Arthur L. Rabin, Department of Justice, Washington, D.C., argued the case for the respondent; Peter D. Keisler, Assistant Attorney General, Michelle Gorden Latour, Assistant Director, Linda S. Wendtland, Assistant Director, and Cindy S. Ferrier, Senior Litigation Counsel, Washington, D.C., were on the briefs for the respondent.

On Petition for Review of an Order of the Board of Immigration Appeals. Agency No. A91-692-353.

Before: B. FLETCHER, TASHIMA, and CALLAHAN, Circuit Judges.

BETTY B. FLETCHER, Circuit Judge:

I.

Mariano Granados-Oseguera petitions for review of the Board of Immigration Appeals' (BIA's) affirmance of an Immigration Judge's (IJ's) denial of cancellation of removal as well as the BIA's denial of his motion to reopen proceedings to allow him to apply for adjustment of status.

We deny Granados-Oseguera's petition as to his equal protection claim based on a claim of disparate treatment of different classes of aliens; it does not violate Petitioner's equal protection rights to treat aliens permitted voluntarily to depart differently from aliens not eligible for voluntary departure with respect to the amount of time in which they may file a motion to reopen proceedings.1 de Martinez v. Ashcroft, 374 F.3d 759, 764 (9th Cir.2004). We grant Granados-Oseguera's petition as to the BIA's denial of his motion to reopen proceedings and as to his ineffective assistance of counsel (IAC) claim—the two are related. In the limited situation where an alien is represented by the same allegedly incompetent counsel throughout agency proceedings including through the filing of his motion to reopen proceedings before the BIA and therefore cannot administratively exhaust2 a claim for ineffective assistance of counsel, we have jurisdiction to review the denial of the motion to reopen. We will review to determine whether the denial of effective counsel rises to the level of a due process violation and was prejudicial. Here, Petitioner's counsel failed to file a petition for review or a motion to reopen proceedings within the 30-day voluntary departure period; counsel knew or should have known that Petitioner would be barred from relief if he failed timely to file the petition or motion; these failings occurred despite the fact that counsel received several warnings and notices from the IJ as to the consequences of Petitioner failing to depart within that 30-day period; further, these failures occurred despite clear case law holding that motions to reopen filed after the voluntary departure period had expired would be denied as untimely and tardy petitions for review would be dismissed by this court. Ray v. Gonzales, 439 F.3d 582, 586-89(9th Cir. 2006); Shaar v. INS, 141 F.3d 953, 956 (9th Cir.1998).

Written problem 1: Reproduce the court opinion word for word, starting at "On Petition for" and ending at "CALLAHAN, Circuit Judges.".
The court opinion and the listing that comes next are unrelated material.

Supplied data:
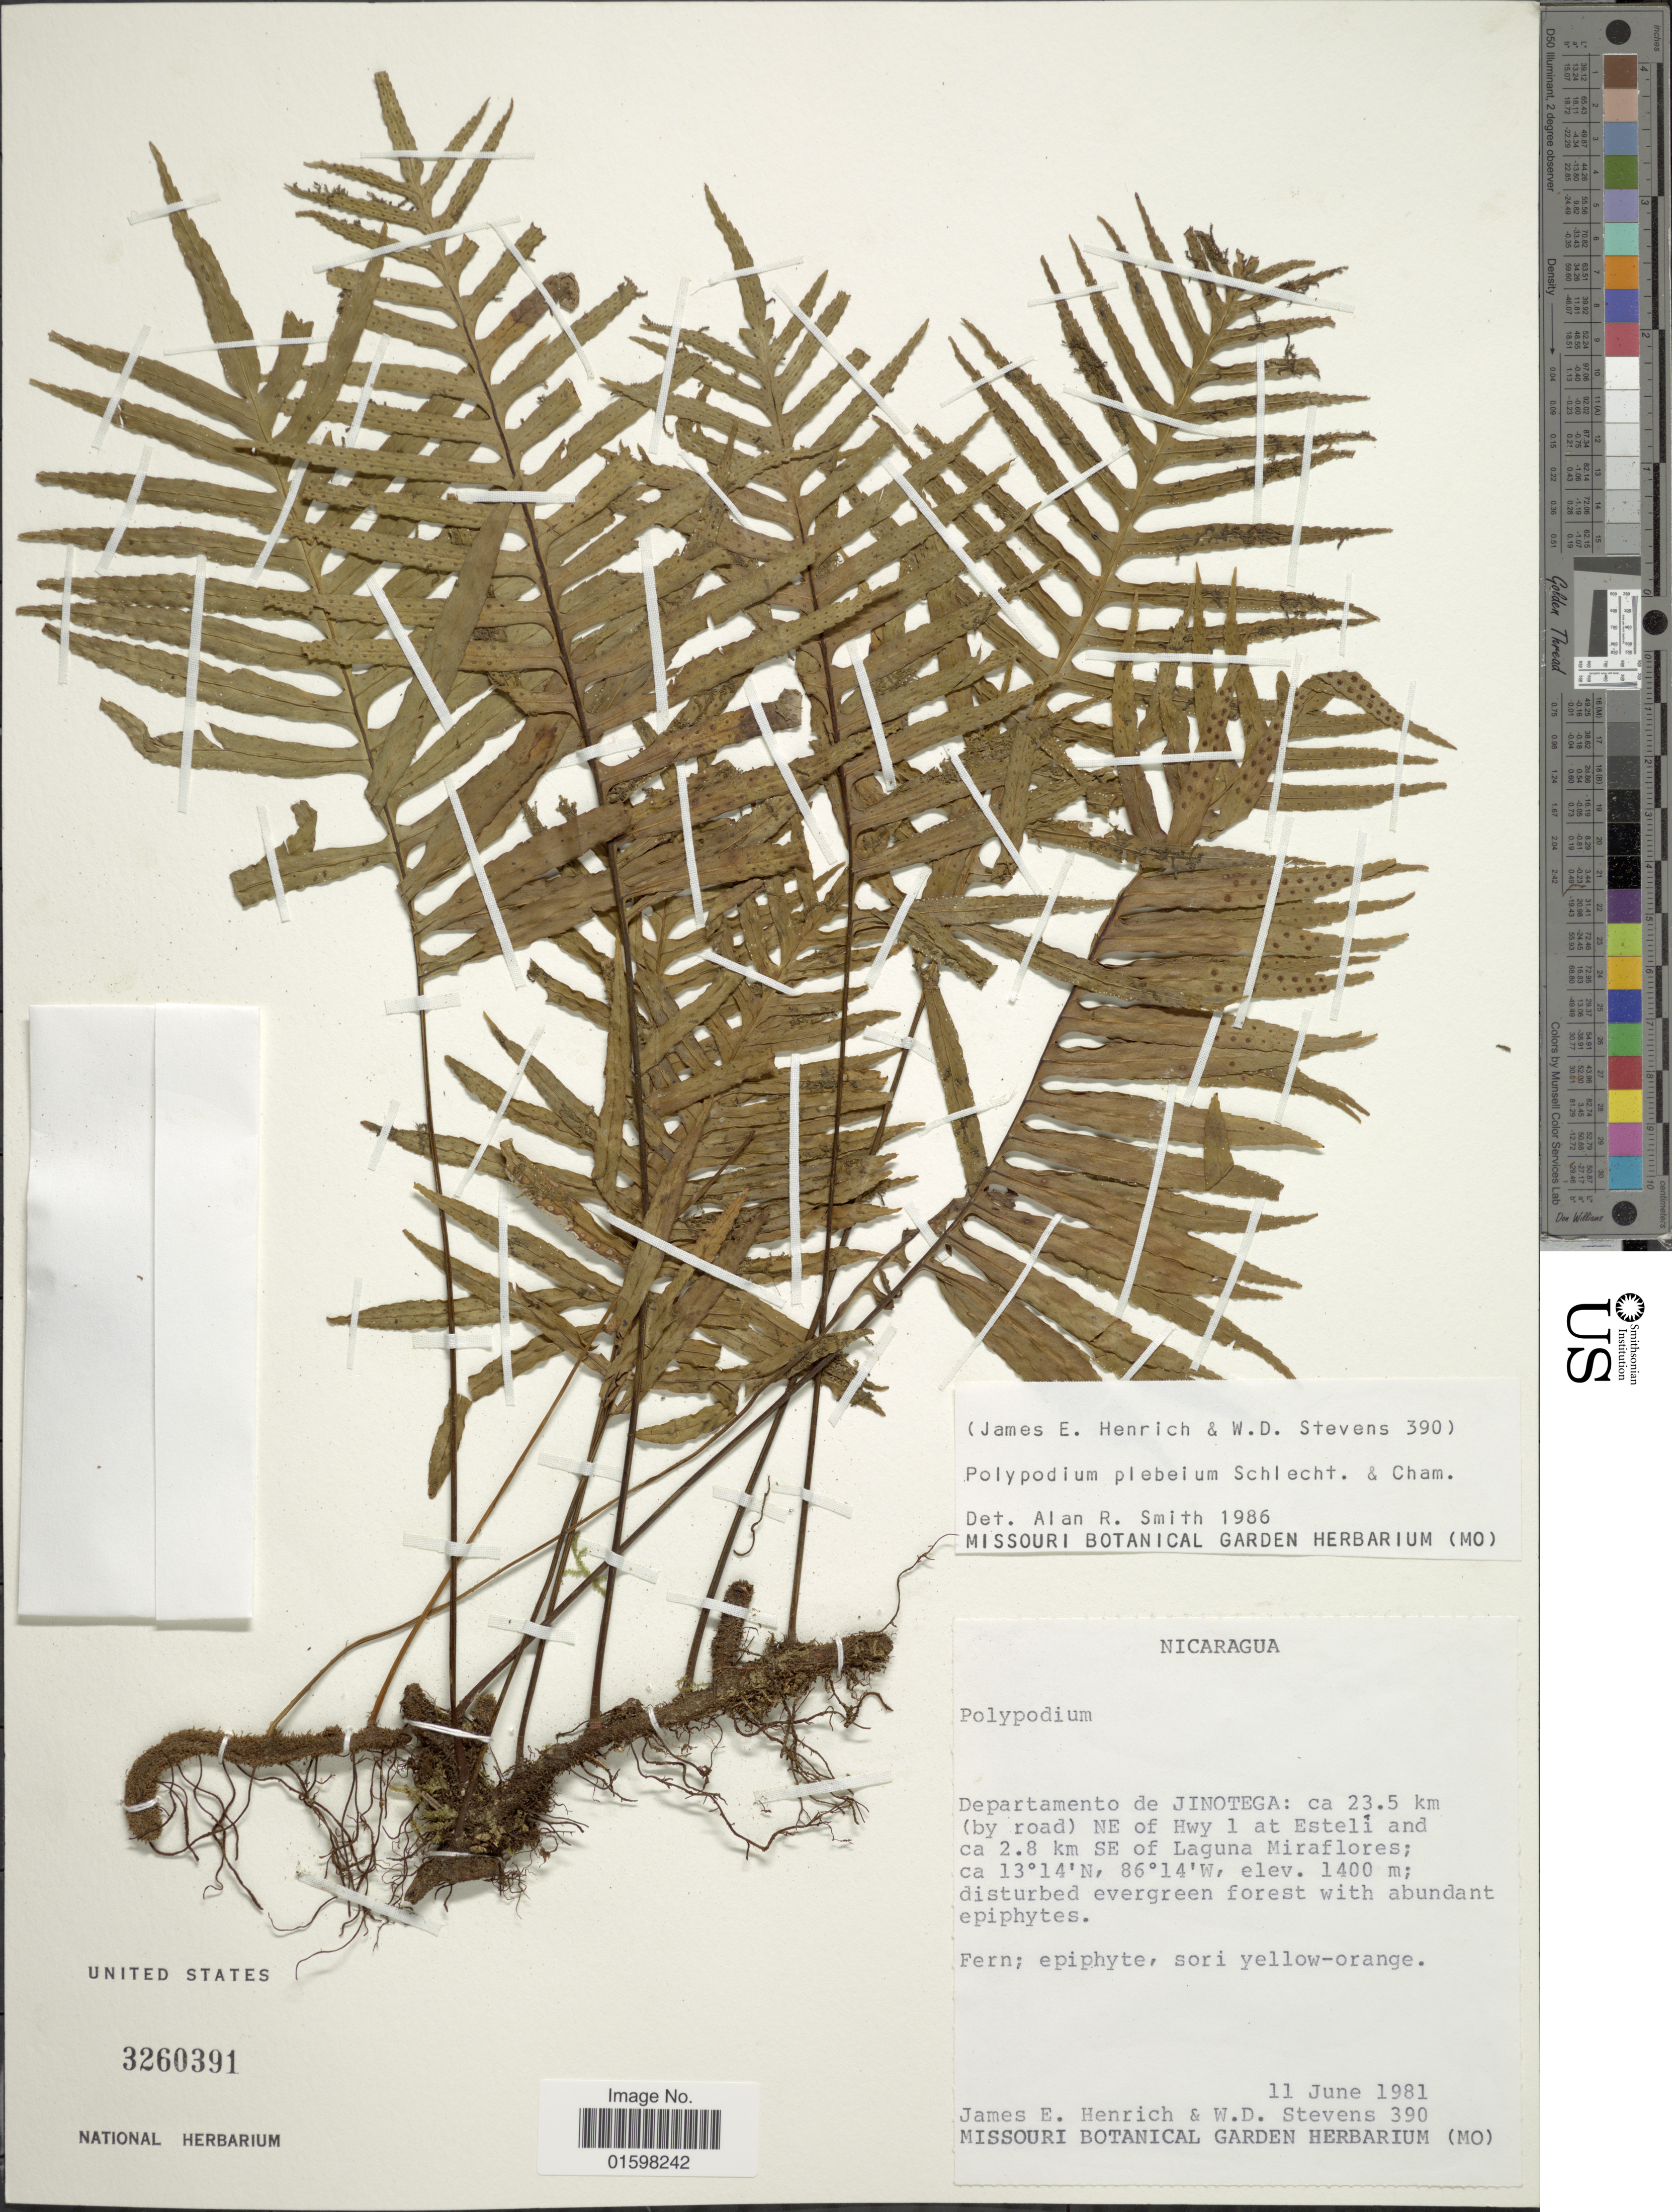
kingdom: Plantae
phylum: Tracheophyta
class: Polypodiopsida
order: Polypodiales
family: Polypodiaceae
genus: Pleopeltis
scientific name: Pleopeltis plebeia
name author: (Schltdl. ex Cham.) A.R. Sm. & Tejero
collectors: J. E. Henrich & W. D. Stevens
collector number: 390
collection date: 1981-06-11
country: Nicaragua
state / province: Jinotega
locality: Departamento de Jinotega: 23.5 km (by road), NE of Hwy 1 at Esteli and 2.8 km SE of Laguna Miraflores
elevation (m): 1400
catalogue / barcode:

Written problem 2: Format the lines of the listing, starting at the line that contains "genus: Pleopeltis" and ending at the end of the listing, as a JSON list of strings with one string per line and no blank lines.

Correct answer 1:
On Petition for Review of an Order of the Board of Immigration Appeals. Agency No. A91-692-353.

Before: B. FLETCHER, TASHIMA, and CALLAHAN, Circuit Judges.

Correct answer 2:
[
  "genus: Pleopeltis",
  "scientific name: Pleopeltis plebeia",
  "name author: (Schltdl. ex Cham.) A.R. Sm. & Tejero",
  "collectors: J. E. Henrich & W. D. Stevens",
  "collector number: 390",
  "collection date: 1981-06-11",
  "country: Nicaragua",
  "state / province: Jinotega",
  "locality: Departamento de Jinotega: 23.5 km (by road), NE of Hwy 1 at Esteli and 2.8 km SE of Laguna Miraflores",
  "elevation (m): 1400",
  "catalogue / barcode:"
]